All Islamic institutions are gateway drugs to jihadism. Someone starts out interested in the Qur'an and in the Sunna, they start out interested in prayer and fasting and before you know it, they are on the conveyor belt to becoming a jihadi. So, the solution, with remarkable regularity for every institution funded by the UAE anywhere in the world, is that they have to control what occurs in Islamic centers. They have to control all Muslim civic society organizations. They have to carefully navigate and engineer the way Muslims think, the way Muslims talk, the way Muslims teach, and the way Muslims learn.

 

Ironically, all of this is done in the name of the Western values of freedom, democracy and, believe it or not, religious liberty. The UAE spends millions of dollars disseminating this message in the name of religious tolerance. There is a word for this, and that word is colonialism. They are colonizing the Muslimmind.

 

What is the UAE's incentive? After the Arab Spring, Muhammad bin Zayed became convinced there is one real threat to his despotic, authoritarian system of governance in the Emirates. He believed that if there was ever a populous threat against the legitimacy of his government and the way that he unilaterally controls the untold wealth of the Emirates; that would threaten the fact that he gets to spend whatever he wants of his country's wealth without oversight, it would come from an Islamically animated people. If there was any danger, secularism would not get these Muslims animated. Communism is not going to do it. Socialism is not going to do it. There is only one real threat, and that is an Islam that cares about human rights, human dignity and democracy. So, his response was to disseminate an Islam around the world that is thoroughly controlled and regulated.

 

I will go back to where I started. As a Muslim, the pretense is that you are discovering things about a religion that are making you doubt. The pretense is that Muslims are played, but in reality they are holders of power that manipulate and engineer everything we know about our own tradition and even our attitude towards us defending ourselves against oppression. If the ACLU stands up to defend Muslims because their civil rights have been violated, it is one thing.
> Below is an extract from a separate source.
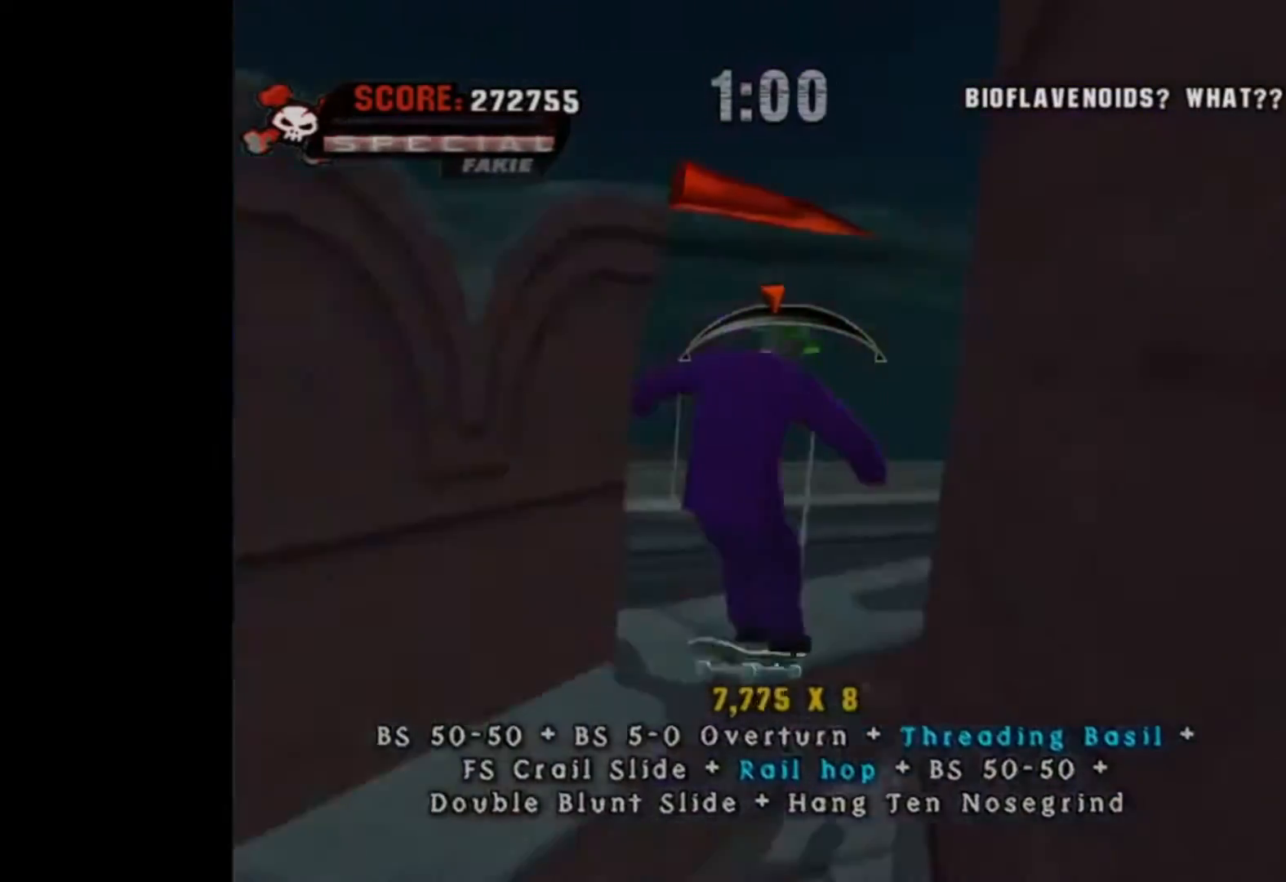
{"buttons": ["CROSS"], "events": [[34, "DPAD_LEFT", "down"], [134, "DPAD_LEFT", "up"], [434, "DPAD_RIGHT", "down"], [501, "DPAD_RIGHT", "up"]]}
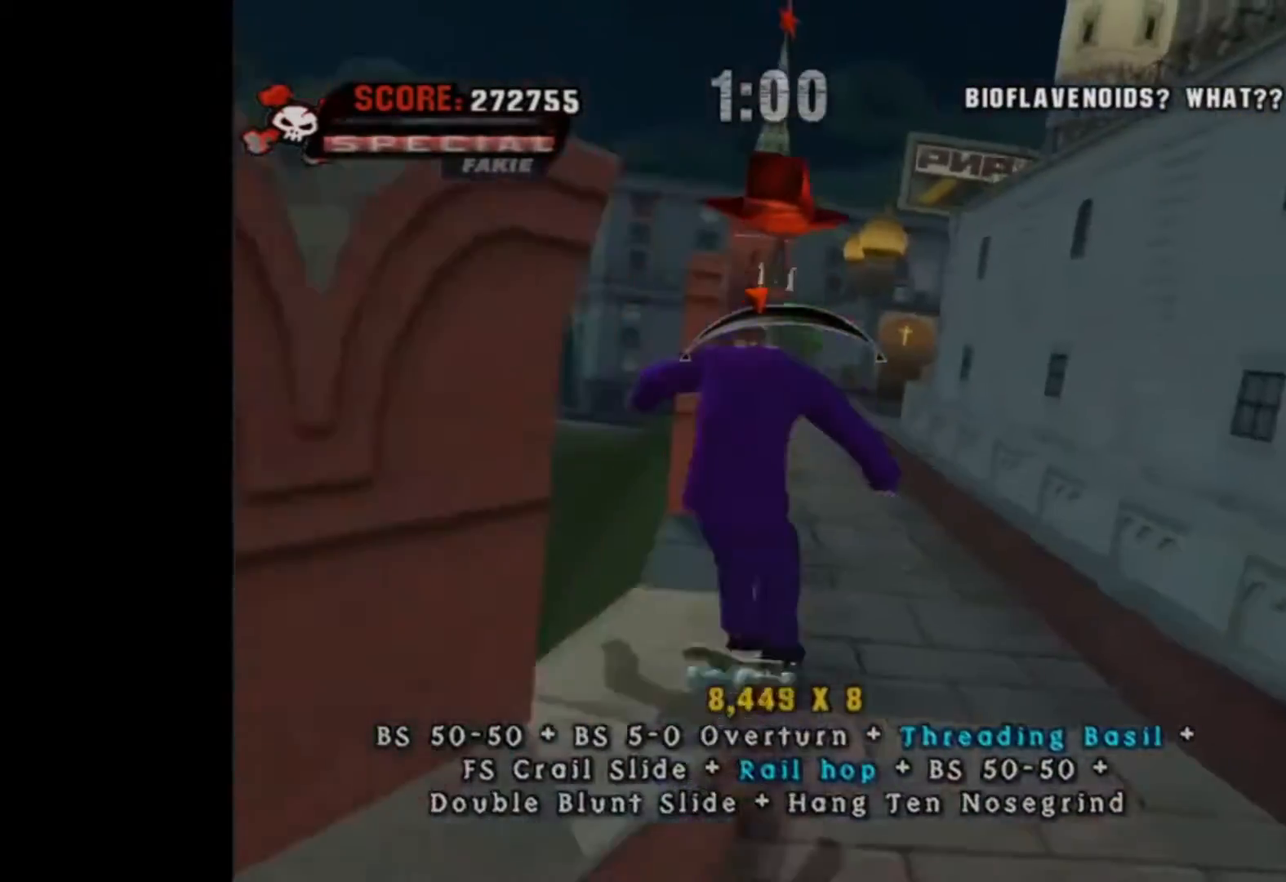
{"buttons": [], "events": [[233, "DPAD_RIGHT", "down"], [367, "CROSS", "up"], [500, "DPAD_RIGHT", "up"]]}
But if CAIR does it, according to the UAE and UAE-funded organizations, CAIR is a terrorist organization.

 

So the average Muslim, in light of this Islam that is pushed and propagated everywhere by the Emirates, learns to steer away from trouble; and not to build institutions that can leverage power in favor of Muslims; and not to engage civil society in a serious constructive way, but to simply do what courts do: to defer and to demure. Even courts are influenced by the Emirate's Islam, because courts do not have the time and expertise to develop counter narratives to the narratives they hear from power. If people in DC and Sweden and Oslo, and all the people that have the titles are telling them Islam is dangerous, only to be followed by the government telling them, "I have to do what did because these are dangerous people. I cannot tell you why they are dangerous, but just trust me.” That is exactly what courts have done and will do. They tell the government, “We trust you. Go ahead, abuse these people because we do not know better.”

 

It has become a moral obligation for every Muslim to divorce any Islam, any Muslim institution, any Muslim individual that is complicit in accepting Emirati money, or complicit in being part of the extremely insidious program that the Emirates have spread around the world. Just this week, the Emirates have again held Bahrain military exercises with Israel.

 

Last year, the Emirates hosted a conference in which representatives from all religions signed an agreement where they agreed to defend each other against prejudice. The remarkable thing is that the Emirates, who hosted and sponsored this conference - a conference in which, of course, Hamza Yusuf and Bin Bayyah were the Muslim representatives - did not apparently include the expectation of either Muslims, Christians or Jews defending Muslims when they are persecuted in India or China or America, although by the terms of this agreement, it would seem to be that is what tolerance is, according to Emirates. No, according to this agreement, Muslims should defend Christians and Jews if they are persecuted, but it does not work the other way.